**SHORT EXERCISE**: Retype the property investment article below in full, word for word.

**PASSAGE**:
— start —

Your Guide to Property Investment - How to develop your money system - Part 2


In the previous issue, Bill Zheng, CEO of Investor's Direct outlined 15 different investment strategies highlighting their own unique characteristics and none being necessarily any better than the other when it comes to making money. In this second installment, he takes you one step further by tackling the Money System

To be a successful property investor I believe there are 3 different types of systems you need to master:
1. Property Systems
2. Money Systems - your capital plan, cash flow plan and finance plan
3. People Systems - your team and self management

However, it is the second system, your Money System, which determines whether you will achieve your property investing goals. Let's face it, property investors are in the business of making money. Property is the vehicle or asset class you as an investor have chosen to focus your efforts on.

Having a thorough understanding of money, how it works and understanding your own Money System is crucial in achieving financial independence through property investing, or for that matter, any type of business venture.

Why is having a system important? A good system allows you to stay away from unnecessary distraction while you are investing, most people know how to make some money every now and then, but very few can stick to a system long enough to reap the real benefit.

Contrary to the widespread diversification theory, most wealthy individuals become wealthy by doing one thing really well first before getting into diversification, especially when they have very little to diversify at the beginning.

— end —

**DATA SHOWN**:
— start —

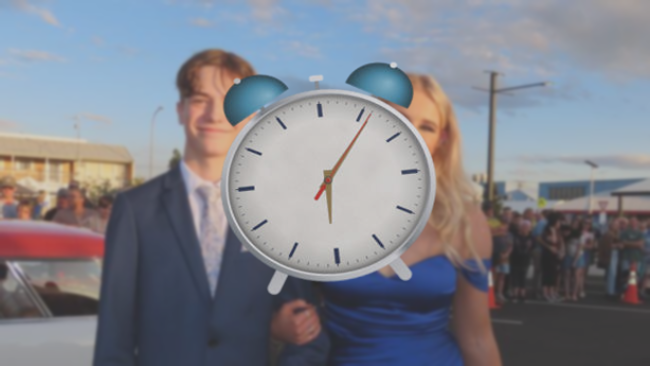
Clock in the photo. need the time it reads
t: 6:06:06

— end —

**RESPONSE BELOW**:
Your Guide to Property Investment - How to develop your money system - Part 2


In the previous issue, Bill Zheng, CEO of Investor's Direct outlined 15 different investment strategies highlighting their own unique characteristics and none being necessarily any better than the other when it comes to making money. In this second installment, he takes you one step further by tackling the Money System

To be a successful property investor I believe there are 3 different types of systems you need to master:
1. Property Systems
2. Money Systems - your capital plan, cash flow plan and finance plan
3. People Systems - your team and self management

However, it is the second system, your Money System, which determines whether you will achieve your property investing goals. Let's face it, property investors are in the business of making money. Property is the vehicle or asset class you as an investor have chosen to focus your efforts on.

Having a thorough understanding of money, how it works and understanding your own Money System is crucial in achieving financial independence through property investing, or for that matter, any type of business venture.

Why is having a system important? A good system allows you to stay away from unnecessary distraction while you are investing, most people know how to make some money every now and then, but very few can stick to a system long enough to reap the real benefit.

Contrary to the widespread diversification theory, most wealthy individuals become wealthy by doing one thing really well first before getting into diversification, especially when they have very little to diversify at the beginning.